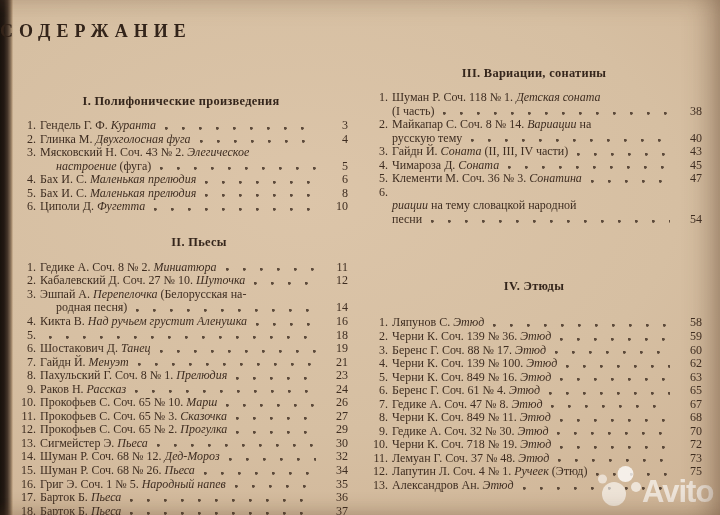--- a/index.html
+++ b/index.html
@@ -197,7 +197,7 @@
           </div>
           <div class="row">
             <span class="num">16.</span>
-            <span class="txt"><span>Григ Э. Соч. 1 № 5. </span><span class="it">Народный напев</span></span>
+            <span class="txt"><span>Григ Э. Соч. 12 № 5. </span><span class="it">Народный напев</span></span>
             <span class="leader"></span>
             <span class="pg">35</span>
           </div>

• **What you need to do**
Scan the material above. Copy each line that holds the word "Григ".

• **Answer space**
-            <span class="txt"><span>Григ Э. Соч. 1 № 5. </span><span class="it">Народный напев</span></span>
+            <span class="txt"><span>Григ Э. Соч. 12 № 5. </span><span class="it">Народный напев</span></span>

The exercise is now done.